Fabien Roussel (PCF) this Saturday in Toulouse: “My pact is the France of happy days”
National secretary of the PCF and candidate for the presidential election, Fabien Roussel is participating this Saturday in the Fête de l’Humanité in Toulouse. Maintenance.
National secretary of the PCF and candidate for the presidential election, Fabien Roussel is participating this Saturday in the Fête de l’Humanité in Toulouse. Maintenance.
What is the meaning of a Communist candidacy for the presidential election of 2022?
The French expect big changes on the occasion of this election. The health crisis has revealed their expectations in terms of health, but they are also very strong in terms of purchasing power, wages, pensions or social protection. They require major reforms, we must tackle the root causes. This is the meaning of the pact that I am proposing to the French.
What are the proposals of this pact?
Our country is very rich but its wealth is poorly redistributed. They escape those who produce them and in addition, they are poorly produced. They wear out both men and the planet. I propose to quickly increase wages and pensions and reduce working hours. Several thousand employees in difficult conditions and poorly paid: housekeepers, garbage collectors, home workers, farmers. On the reduction of working time, experiments have been launched in Spain, with 32 hours per week or the four-day week. If I am elected, I would like to open negotiations on the subject with employees and employers, branch by branch. We can work less but all work. My pact is the France of happy days.
what will your priorities be if you are elected?
The youth. An unprecedented effort must be made for National Education. This will be the priority of the five-year term. I want to limit the number of students per class, recruit 90,000 teaching posts and extend teaching time at school: 27 hours in the first level, 32 hours in the secondary. So all the homework will be done at school so that the young people can prepare for something else chosen when they get home.
You speak out for security, for nuclear power and against single-sex meetings. Why do you pick up on these subjects, more attracted to the right?
The French demand both social protection and protection at home. This demand for public tranquility exists, it must be answered. I do not do like other candidates who will accept factious police officers. I am in favor of a community police force, 30,000 strong, and it is up to the State to assume this role, not to the private sector or to the municipalities. Tranquility is also a lack of bus stop, educators, sports equipment … You have to be able to answer them. As for nuclear, we need to reduce the electricity bill. To deprive oneself of it is to increase prices. Finally, concerning single-sex meetings and the issue of equal rights, I consider that there is only one race and that is race.

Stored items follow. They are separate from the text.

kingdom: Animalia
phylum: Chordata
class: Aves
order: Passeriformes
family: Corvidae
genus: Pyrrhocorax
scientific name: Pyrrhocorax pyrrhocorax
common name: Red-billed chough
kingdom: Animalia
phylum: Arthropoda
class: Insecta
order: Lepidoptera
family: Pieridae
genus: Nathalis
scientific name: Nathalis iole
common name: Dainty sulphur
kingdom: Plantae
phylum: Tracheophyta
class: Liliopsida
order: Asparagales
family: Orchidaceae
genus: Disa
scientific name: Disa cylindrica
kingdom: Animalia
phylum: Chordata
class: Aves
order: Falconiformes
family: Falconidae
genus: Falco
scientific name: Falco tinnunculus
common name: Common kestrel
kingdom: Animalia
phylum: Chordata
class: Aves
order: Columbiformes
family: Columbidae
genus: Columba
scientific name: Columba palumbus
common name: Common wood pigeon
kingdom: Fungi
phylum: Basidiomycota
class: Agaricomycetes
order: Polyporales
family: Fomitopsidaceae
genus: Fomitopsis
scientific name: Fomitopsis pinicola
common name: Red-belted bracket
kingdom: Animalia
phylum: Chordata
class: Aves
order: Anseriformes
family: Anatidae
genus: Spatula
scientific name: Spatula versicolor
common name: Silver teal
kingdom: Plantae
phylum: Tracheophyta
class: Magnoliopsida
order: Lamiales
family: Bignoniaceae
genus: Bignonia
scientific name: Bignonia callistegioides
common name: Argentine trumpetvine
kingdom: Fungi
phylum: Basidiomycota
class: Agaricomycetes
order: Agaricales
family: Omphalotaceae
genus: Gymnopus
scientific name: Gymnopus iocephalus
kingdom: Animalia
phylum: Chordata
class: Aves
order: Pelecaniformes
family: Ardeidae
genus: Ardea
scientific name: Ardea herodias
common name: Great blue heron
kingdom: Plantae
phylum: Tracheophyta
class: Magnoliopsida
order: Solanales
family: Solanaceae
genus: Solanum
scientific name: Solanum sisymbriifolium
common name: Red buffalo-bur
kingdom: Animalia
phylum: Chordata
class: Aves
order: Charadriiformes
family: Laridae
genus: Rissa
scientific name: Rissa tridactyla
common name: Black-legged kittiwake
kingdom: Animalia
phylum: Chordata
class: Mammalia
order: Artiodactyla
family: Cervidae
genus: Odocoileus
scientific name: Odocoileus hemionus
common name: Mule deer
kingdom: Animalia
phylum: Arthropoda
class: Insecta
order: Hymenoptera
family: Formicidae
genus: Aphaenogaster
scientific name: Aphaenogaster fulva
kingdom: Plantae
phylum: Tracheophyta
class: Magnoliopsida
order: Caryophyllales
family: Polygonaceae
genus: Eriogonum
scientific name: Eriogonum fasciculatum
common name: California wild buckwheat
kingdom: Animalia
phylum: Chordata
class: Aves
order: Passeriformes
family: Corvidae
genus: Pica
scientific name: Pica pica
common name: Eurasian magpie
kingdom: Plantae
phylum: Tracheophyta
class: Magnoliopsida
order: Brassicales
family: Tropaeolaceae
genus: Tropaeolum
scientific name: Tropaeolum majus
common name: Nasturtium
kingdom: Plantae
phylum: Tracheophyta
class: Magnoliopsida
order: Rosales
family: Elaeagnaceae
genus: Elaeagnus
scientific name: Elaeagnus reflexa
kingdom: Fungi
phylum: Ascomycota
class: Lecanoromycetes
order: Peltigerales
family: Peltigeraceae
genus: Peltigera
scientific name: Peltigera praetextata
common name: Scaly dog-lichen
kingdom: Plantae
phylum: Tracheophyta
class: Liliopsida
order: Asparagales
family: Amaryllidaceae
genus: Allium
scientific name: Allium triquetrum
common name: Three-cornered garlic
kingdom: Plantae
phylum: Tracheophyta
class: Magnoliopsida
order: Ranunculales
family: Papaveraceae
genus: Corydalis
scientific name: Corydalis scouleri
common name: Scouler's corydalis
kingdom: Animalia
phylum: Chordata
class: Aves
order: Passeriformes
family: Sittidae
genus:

Why do you advocate making those convicted of racism ineligible?
The presidential debate becomes the pestilential debate. If we let it happen, it will fall lower than the ground. The word seems uninhibited, we hear scandalous discriminatory remarks on race, religion or sex. And some people who want to run for office have already been convicted of inciting racial hatred. These same people who make revisionist remarks by wanting to rehabilitate Papon or Pétain. But Nazism is not an opinion, it is a crime punishable by law. I want to strengthen the Gayssot law to make ineligible people convicted of “racism” or “incitement to hatred”.
Your great-grandfather died in the Vernet concentration camp in Ariège. How did that build you?
His name was Salvador and was fleeing Franco’s Spain. He had found refuge with his family in Tarbes in a family of doctors. But he was arrested by the French police for a fight in a bar and found himself locked up for three years at the Vernet camp with the Communists, foreigners and Spanish Republicans. My grandmother, who was staying in a nuns’ convent, told me how she saw her father behind barbed wire, prisoner in inhuman conditions. And it was France that did that, the France of Vichy.
The program of the Fête de l’Humanité
The Fête de l’Humanité takes place on Saturday and Sunday in Ramonville, near Toulouse. Abdullah Naibi, leader of the New Afghan People’s Party, will be present.
Georges Meric and Carole
Delga are also invited as well as representatives of the Embassy of Cuba. Afghan and Kurdish artists and politicians receive a solidarity check from the Communist members of Haute Garonne. This Saturday Fabien Roussel speaks at 4 p.m. on the themes of health and research. This Sunday, October 17, the Fête de l’Humanité 31 moves to the Bikini, where many concerts will take place: the Grandes Bouches, Irina Gonzales and Rachid Benallaoua (Controlled Origin). Free admission.